Heres an example of what not to do: Let's say you've been following
a particular forex stock, which is in a hot sector, and it just
announced a stock split. The stock is now at $18, and you calculate
it could get to $25 or more by the time of the split. The market is
currently bullish, and it looks like a great trade.
The problem is that the forex stock has been rising for the past
four days. It started at $12, but you didn't notice it until it hit
$18, and it's still rising. The stock split is a month away, and you
know it's likely to fall in price somewhat between now and the
split. Still, everyone is talking about this forex stock. What if it
continues to rise and becomes the next blockbuster? You become
afraid that if you dont make a trade youll miss a great
opportunity. (And besides, you want to be able to tell people that
you hold a position in this forex stock, because it makes you seem
smart.) So you buy 1,000 shares at $18.50.
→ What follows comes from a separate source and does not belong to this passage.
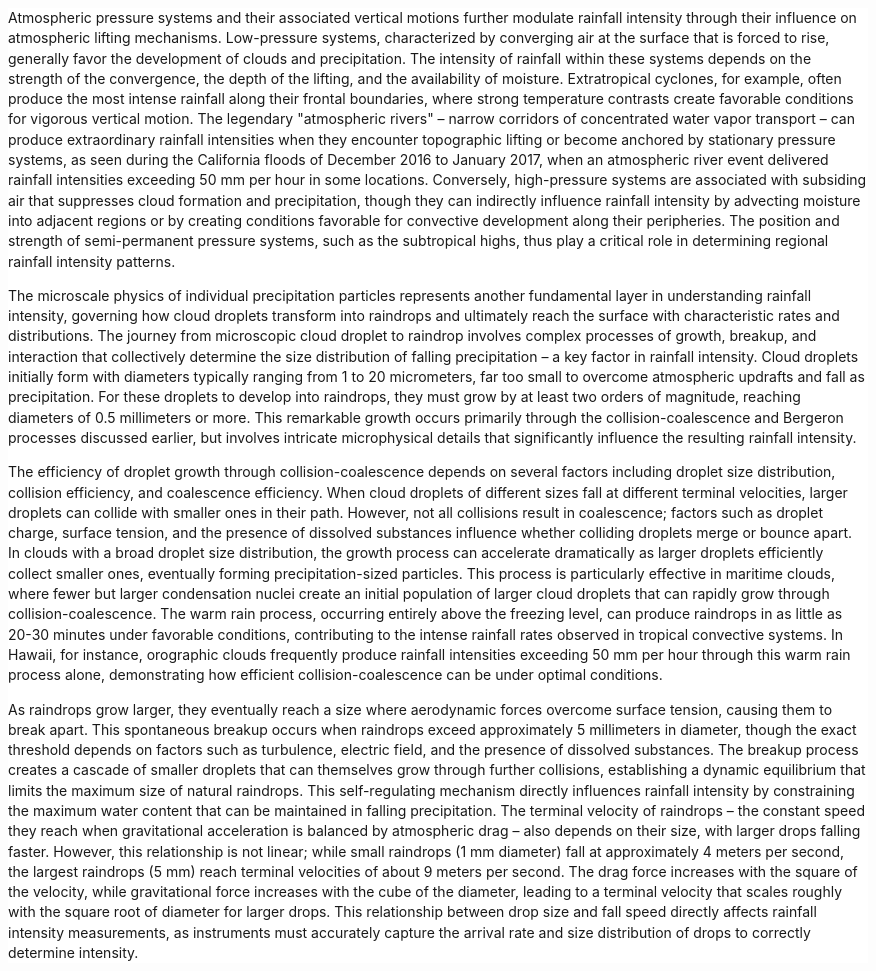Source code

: Atmospheric pressure systems and their associated vertical motions further modulate rainfall intensity through their influence on atmospheric lifting mechanisms. Low-pressure systems, characterized by converging air at the surface that is forced to rise, generally favor the development of clouds and precipitation. The intensity of rainfall within these systems depends on the strength of the convergence, the depth of the lifting, and the availability of moisture. Extratropical cyclones, for example, often produce the most intense rainfall along their frontal boundaries, where strong temperature contrasts create favorable conditions for vigorous vertical motion. The legendary "atmospheric rivers" – narrow corridors of concentrated water vapor transport – can produce extraordinary rainfall intensities when they encounter topographic lifting or become anchored by stationary pressure systems, as seen during the California floods of December 2016 to January 2017, when an atmospheric river event delivered rainfall intensities exceeding 50 mm per hour in some locations. Conversely, high-pressure systems are associated with subsiding air that suppresses cloud formation and precipitation, though they can indirectly influence rainfall intensity by advecting moisture into adjacent regions or by creating conditions favorable for convective development along their peripheries. The position and strength of semi-permanent pressure systems, such as the subtropical highs, thus play a critical role in determining regional rainfall intensity patterns.

The microscale physics of individual precipitation particles represents another fundamental layer in understanding rainfall intensity, governing how cloud droplets transform into raindrops and ultimately reach the surface with characteristic rates and distributions. The journey from microscopic cloud droplet to raindrop involves complex processes of growth, breakup, and interaction that collectively determine the size distribution of falling precipitation – a key factor in rainfall intensity. Cloud droplets initially form with diameters typically ranging from 1 to 20 micrometers, far too small to overcome atmospheric updrafts and fall as precipitation. For these droplets to develop into raindrops, they must grow by at least two orders of magnitude, reaching diameters of 0.5 millimeters or more. This remarkable growth occurs primarily through the collision-coalescence and Bergeron processes discussed earlier, but involves intricate microphysical details that significantly influence the resulting rainfall intensity.

The efficiency of droplet growth through collision-coalescence depends on several factors including droplet size distribution, collision efficiency, and coalescence efficiency. When cloud droplets of different sizes fall at different terminal velocities, larger droplets can collide with smaller ones in their path. However, not all collisions result in coalescence; factors such as droplet charge, surface tension, and the presence of dissolved substances influence whether colliding droplets merge or bounce apart. In clouds with a broad droplet size distribution, the growth process can accelerate dramatically as larger droplets efficiently collect smaller ones, eventually forming precipitation-sized particles. This process is particularly effective in maritime clouds, where fewer but larger condensation nuclei create an initial population of larger cloud droplets that can rapidly grow through collision-coalescence. The warm rain process, occurring entirely above the freezing level, can produce raindrops in as little as 20-30 minutes under favorable conditions, contributing to the intense rainfall rates observed in tropical convective systems. In Hawaii, for instance, orographic clouds frequently produce rainfall intensities exceeding 50 mm per hour through this warm rain process alone, demonstrating how efficient collision-coalescence can be under optimal conditions.

As raindrops grow larger, they eventually reach a size where aerodynamic forces overcome surface tension, causing them to break apart. This spontaneous breakup occurs when raindrops exceed approximately 5 millimeters in diameter, though the exact threshold depends on factors such as turbulence, electric field, and the presence of dissolved substances. The breakup process creates a cascade of smaller droplets that can themselves grow through further collisions, establishing a dynamic equilibrium that limits the maximum size of natural raindrops. This self-regulating mechanism directly influences rainfall intensity by constraining the maximum water content that can be maintained in falling precipitation. The terminal velocity of raindrops – the constant speed they reach when gravitational acceleration is balanced by atmospheric drag – also depends on their size, with larger drops falling faster. However, this relationship is not linear; while small raindrops (1 mm diameter) fall at approximately 4 meters per second, the largest raindrops (5 mm) reach terminal velocities of about 9 meters per second. The drag force increases with the square of the velocity, while gravitational force increases with the cube of the diameter, leading to a terminal velocity that scales roughly with the square root of diameter for larger drops. This relationship between drop size and fall speed directly affects rainfall intensity measurements, as instruments must accurately capture the arrival rate and size distribution of drops to correctly determine intensity.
During the next two weeks, the stock goes to $19, then levels off,
loses momentum, and drifts down to $17. Then a couple of leading
NASDAQ companies give earnings warnings, the market drops, and the
forex stock slides to $15, triggering the stop you'd set at $16 on
half your holdings. The forex stock trades in that range for a week,
and then begins to rise slightly going into the split. Your plan is
to sell a day or two after the split. The forex stock rises a little
beyond $20.50 by the second day after the split, and then the volume
dries up and you sell it for a $2 profit. But since you stopped out
of half your shares at $16, you lost $2.50 per share on that half,
with a net loss of $.50 on 500 shares. What went wrong?
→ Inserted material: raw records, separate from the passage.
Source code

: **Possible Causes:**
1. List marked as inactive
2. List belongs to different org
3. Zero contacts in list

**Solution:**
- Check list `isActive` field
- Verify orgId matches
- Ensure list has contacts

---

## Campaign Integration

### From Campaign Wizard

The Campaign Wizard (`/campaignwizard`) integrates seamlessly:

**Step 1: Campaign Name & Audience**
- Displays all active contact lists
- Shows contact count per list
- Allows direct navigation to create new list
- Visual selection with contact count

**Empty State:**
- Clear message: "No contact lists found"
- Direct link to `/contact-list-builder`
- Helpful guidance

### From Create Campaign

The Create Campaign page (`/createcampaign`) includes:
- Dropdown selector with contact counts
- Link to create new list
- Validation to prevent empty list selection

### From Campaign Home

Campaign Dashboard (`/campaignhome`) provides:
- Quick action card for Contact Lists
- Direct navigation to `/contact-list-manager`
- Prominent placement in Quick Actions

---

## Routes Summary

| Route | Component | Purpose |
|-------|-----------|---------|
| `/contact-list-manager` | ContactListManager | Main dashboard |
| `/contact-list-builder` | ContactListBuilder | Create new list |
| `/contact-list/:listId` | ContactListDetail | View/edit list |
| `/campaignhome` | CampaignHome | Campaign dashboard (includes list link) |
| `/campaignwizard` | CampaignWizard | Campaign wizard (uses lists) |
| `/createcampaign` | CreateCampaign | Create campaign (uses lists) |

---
What went wrong was that you didn't let the forex stock come to you.
Instead, you chased it as its price rose, knowing perfectly well
that, following the
forex
stock split trend, it would probably pull back before running up
again. It was more likely to pull back than it was to continue on an
uninterrupted run to $25, and you knew that if you bought at $18 or
higher you were probably paying too much. You ignored what you knew
was more likely in favour of what might happen.
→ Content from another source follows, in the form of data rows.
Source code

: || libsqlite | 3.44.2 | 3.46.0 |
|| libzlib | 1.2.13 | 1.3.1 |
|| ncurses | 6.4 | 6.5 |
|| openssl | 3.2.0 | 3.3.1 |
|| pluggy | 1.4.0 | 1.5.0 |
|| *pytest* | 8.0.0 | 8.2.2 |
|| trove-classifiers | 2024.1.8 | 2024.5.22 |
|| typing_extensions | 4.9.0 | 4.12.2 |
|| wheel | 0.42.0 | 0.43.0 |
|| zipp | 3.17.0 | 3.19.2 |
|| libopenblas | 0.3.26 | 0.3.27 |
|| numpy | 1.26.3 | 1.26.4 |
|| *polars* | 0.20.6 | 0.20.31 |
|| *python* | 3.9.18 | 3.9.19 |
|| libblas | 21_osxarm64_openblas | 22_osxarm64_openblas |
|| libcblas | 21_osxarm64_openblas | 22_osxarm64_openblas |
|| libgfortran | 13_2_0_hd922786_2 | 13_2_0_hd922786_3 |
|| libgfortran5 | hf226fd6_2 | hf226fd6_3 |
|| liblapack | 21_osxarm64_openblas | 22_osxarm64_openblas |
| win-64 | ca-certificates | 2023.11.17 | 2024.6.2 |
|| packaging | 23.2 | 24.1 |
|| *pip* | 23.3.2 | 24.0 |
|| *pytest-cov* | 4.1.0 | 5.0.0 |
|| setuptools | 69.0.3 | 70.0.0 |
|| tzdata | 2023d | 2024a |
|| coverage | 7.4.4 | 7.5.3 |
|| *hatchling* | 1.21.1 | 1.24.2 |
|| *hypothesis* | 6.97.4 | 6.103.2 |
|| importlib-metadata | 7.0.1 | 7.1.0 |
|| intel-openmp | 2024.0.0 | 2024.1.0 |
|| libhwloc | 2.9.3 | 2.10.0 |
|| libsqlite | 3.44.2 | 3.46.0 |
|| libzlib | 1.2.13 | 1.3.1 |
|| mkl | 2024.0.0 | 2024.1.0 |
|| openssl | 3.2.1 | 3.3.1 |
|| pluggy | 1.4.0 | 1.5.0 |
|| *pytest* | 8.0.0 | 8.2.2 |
You should have given the forex stock a chance to come to you, at a
price you felt was reasonable. If the forex stock had pulled a
surprise and never gotten down to where you thought it would, that
would be okay. There were many other stocks to trade, and some of
them would have come down to your price. You didn't have to own this
particular forex stock.
What was the right way to play this particular scenario? When the
market is bullish, it's very likely for a forex stock to rise when a
split is announced, drift down after a few days' rally, and then
begin to rise again a week or so before the split. If that's the
trend and there's no solid reason to think the forex stock will rise
immediately, wait a few days for the forex stock to drift down and
stabilize before buying it. If you had done so in this case, you
could have bought it at $16.50 and then sold it for $20.50 for a
$4.00 profit on the entire 1,000 shares.
If you had a solid reason to think the
forex
stock might continue to rally, you could have bought half the
total number of shares you wanted at a price that might have turned
out to be too high, and waited for a lower price to buy the other
half. If it had turned out to be too high, it would only have
reduced your profit. (No stock goes up or down in a straight line.
Wait for a pullback before buying.)
There is a good way and a bad way to trade a hot forex stock. The
good way requires discipline and careful market evaluation. The bad
way is to trade from your feelings. As you can see from this
example, its always more profitable to trade the good way.